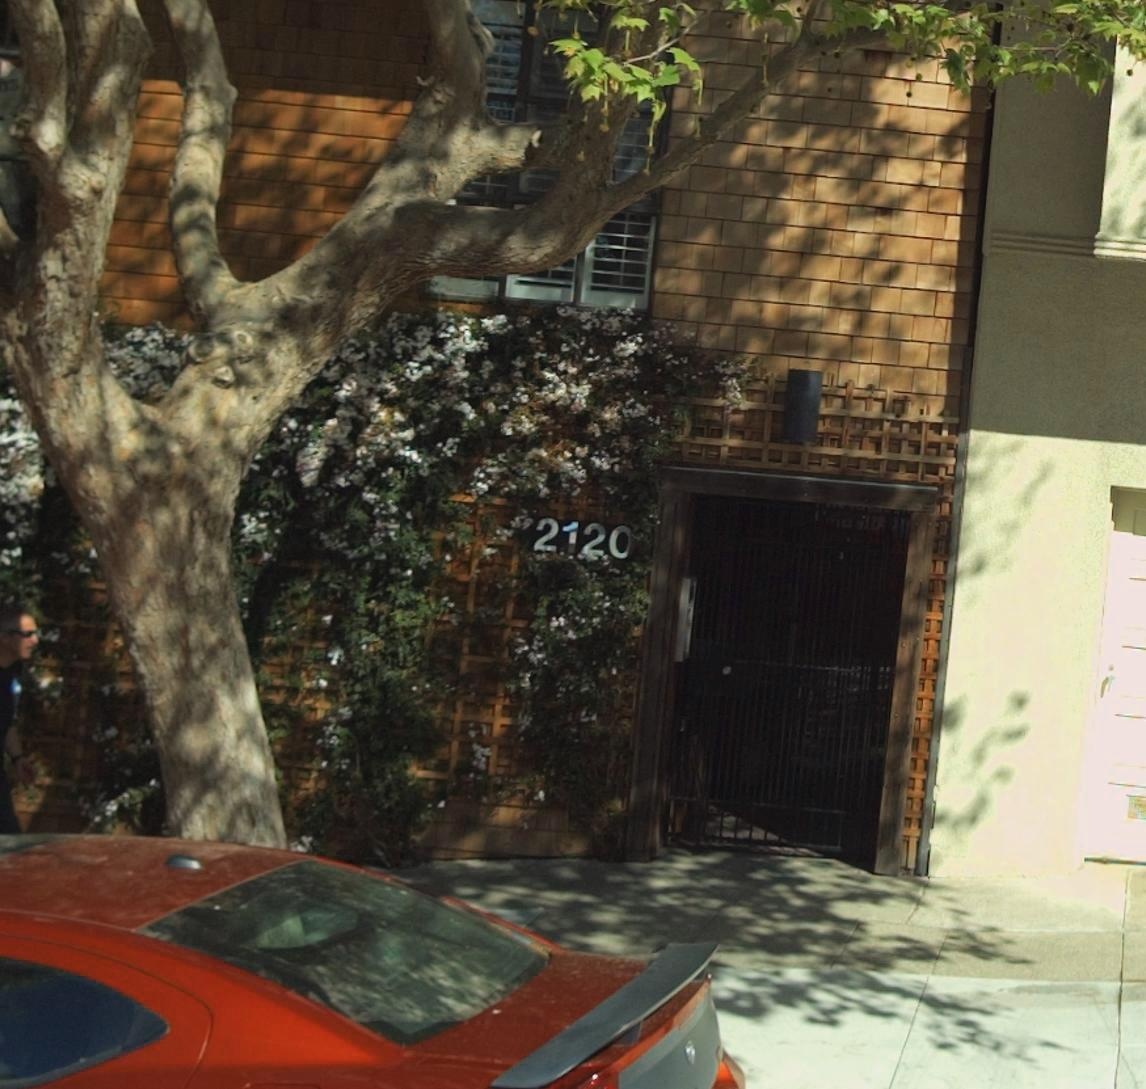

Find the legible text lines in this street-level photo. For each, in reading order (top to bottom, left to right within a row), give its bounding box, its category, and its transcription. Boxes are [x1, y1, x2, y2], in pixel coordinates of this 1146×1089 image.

[531, 516, 635, 562] StreetNumber: 2120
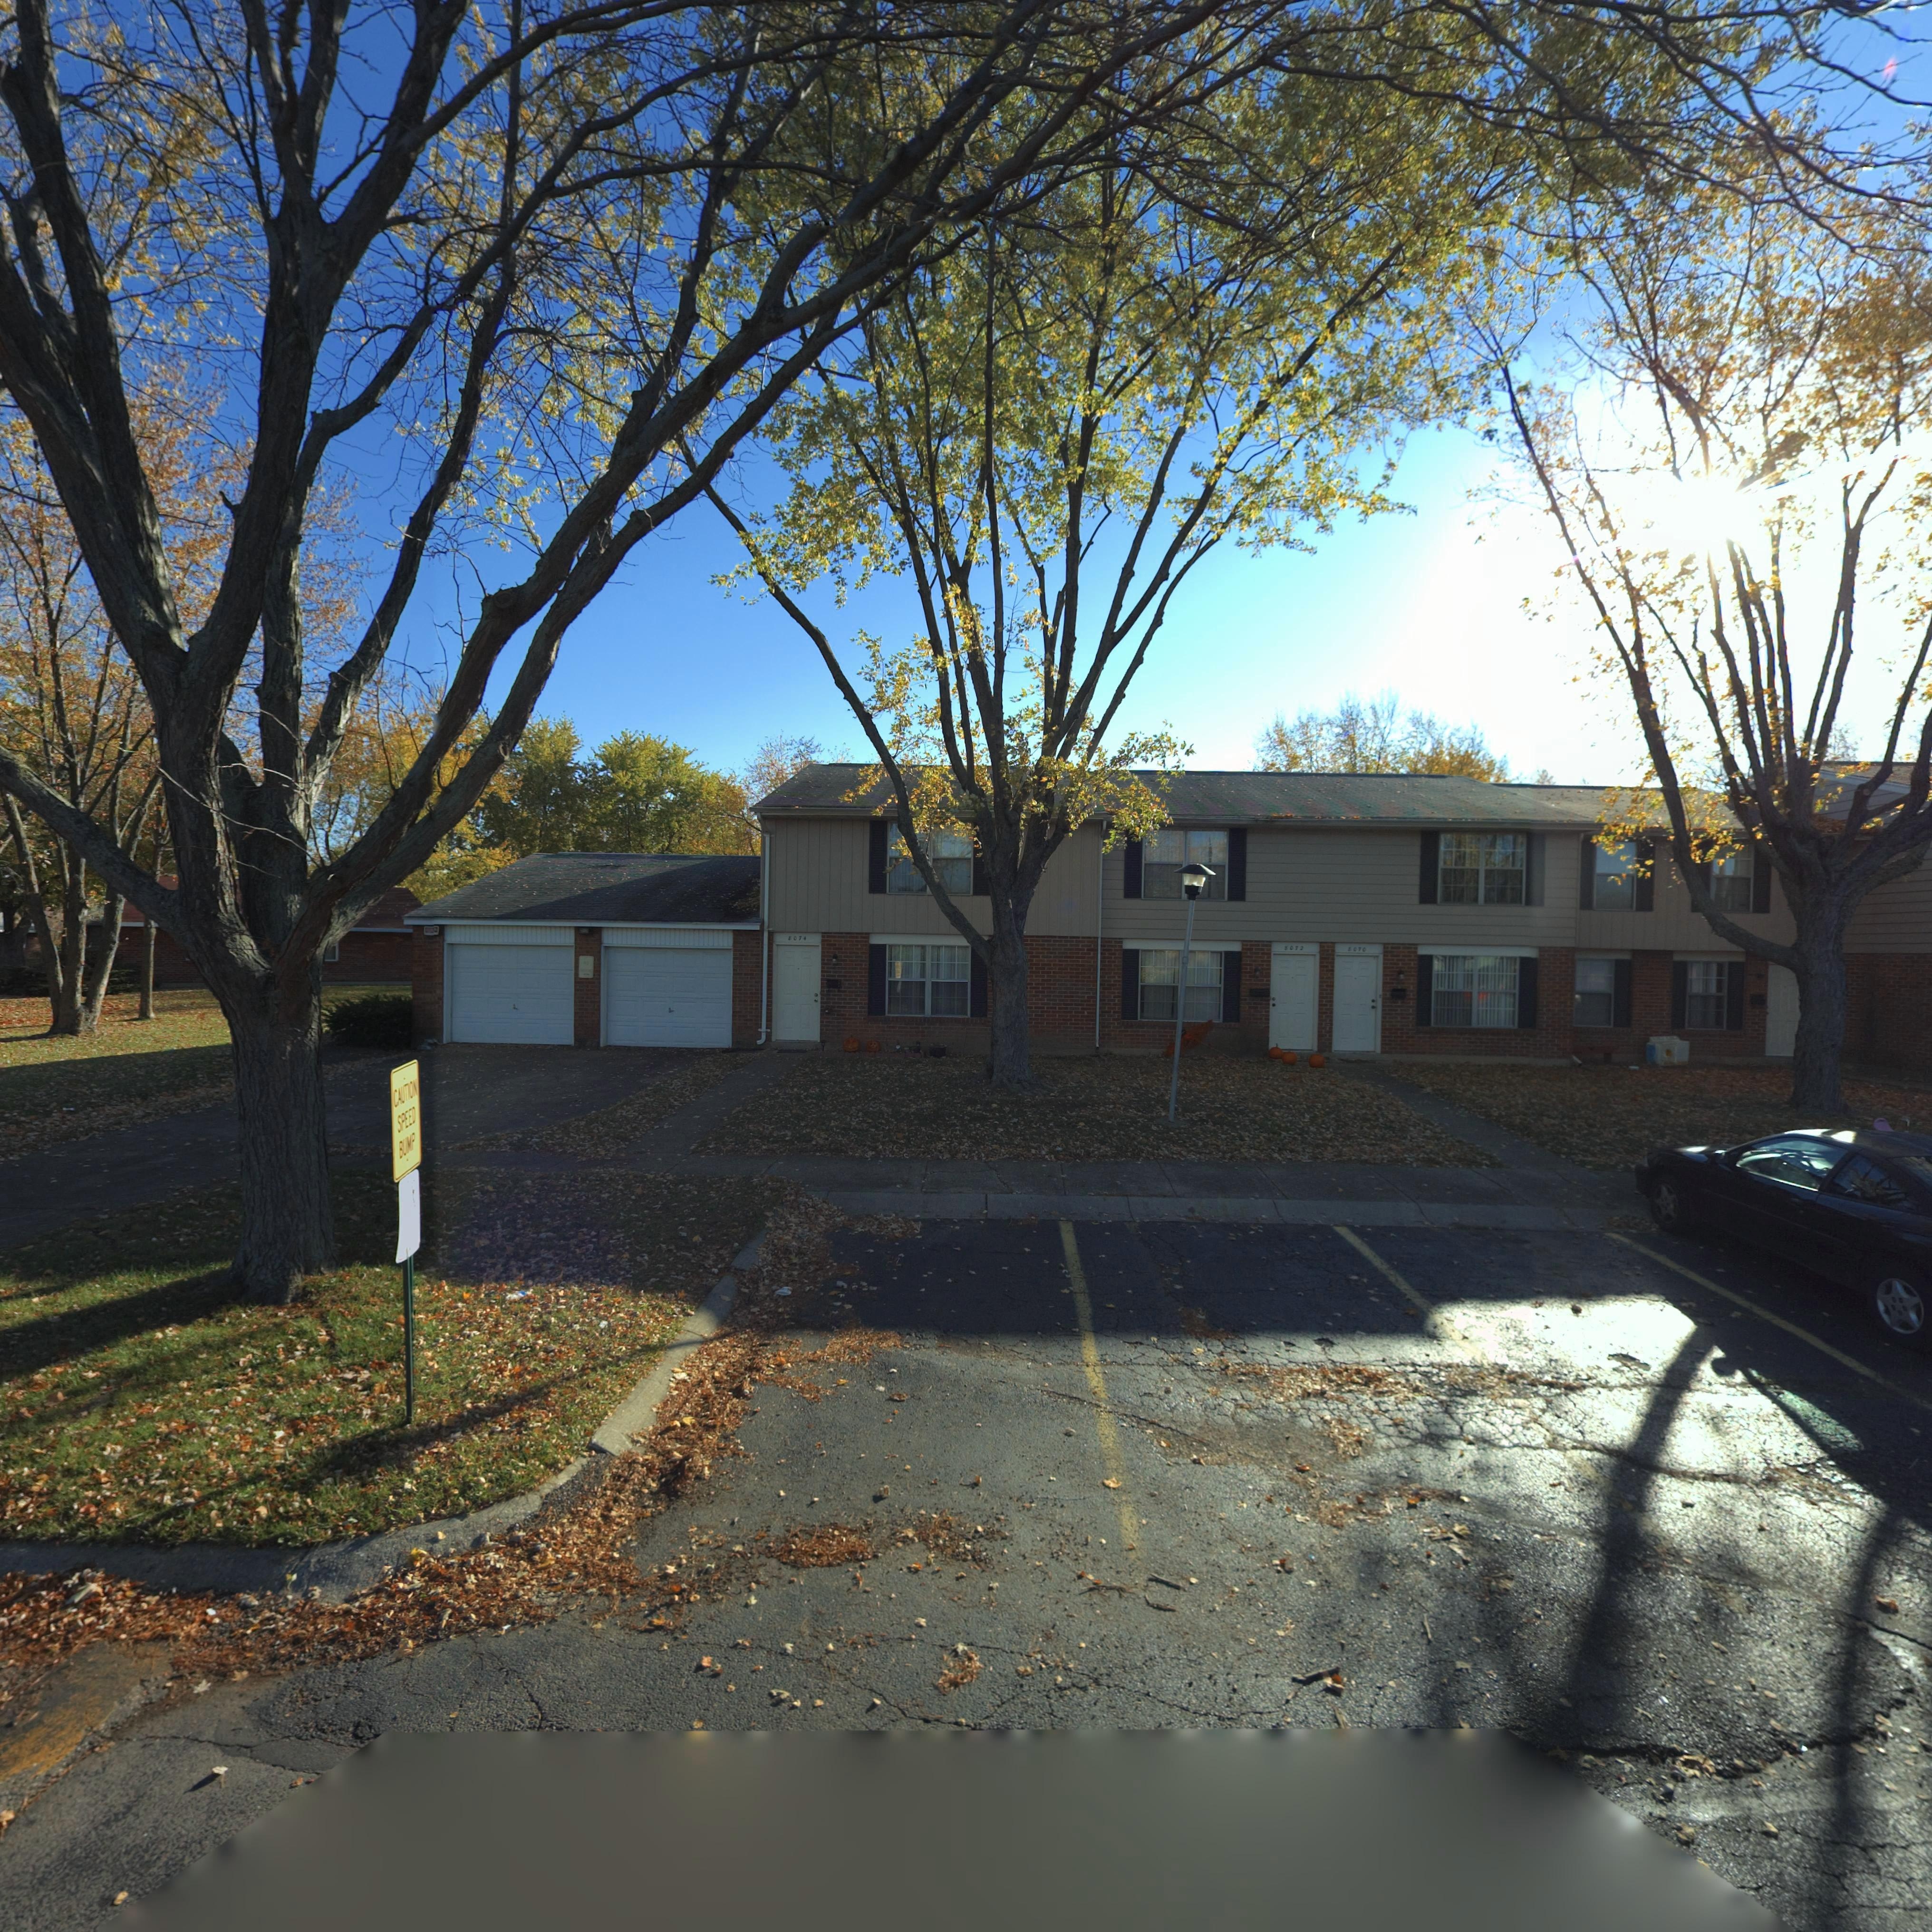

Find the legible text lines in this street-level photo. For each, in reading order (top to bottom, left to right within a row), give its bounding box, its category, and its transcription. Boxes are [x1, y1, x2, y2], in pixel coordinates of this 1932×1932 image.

[787, 935, 807, 941] StreetNumber: 8074
[1284, 945, 1304, 951] StreetNumber: 8072
[1347, 946, 1367, 952] StreetNumber: 8070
——————
# Task directions:
Please put every line above into a JSON list of strings, one string per line, skipping blank lines and leaving out the pictures.

# Exercise result:
[
  "Find the legible text lines in this street-level photo. For each, in reading order (top to bottom, left to right within a row), give its bounding box, its category, and its transcription. Boxes are [x1, y1, x2, y2], in pixel coordinates of this 1146×1089 image.",
  "[531, 516, 635, 562] StreetNumber: 2120",
  "Find the legible text lines in this street-level photo. For each, in reading order (top to bottom, left to right within a row), give its bounding box, its category, and its transcription. Boxes are [x1, y1, x2, y2], in pixel coordinates of this 1932×1932 image.",
  "[787, 935, 807, 941] StreetNumber: 8074",
  "[1284, 945, 1304, 951] StreetNumber: 8072",
  "[1347, 946, 1367, 952] StreetNumber: 8070"
]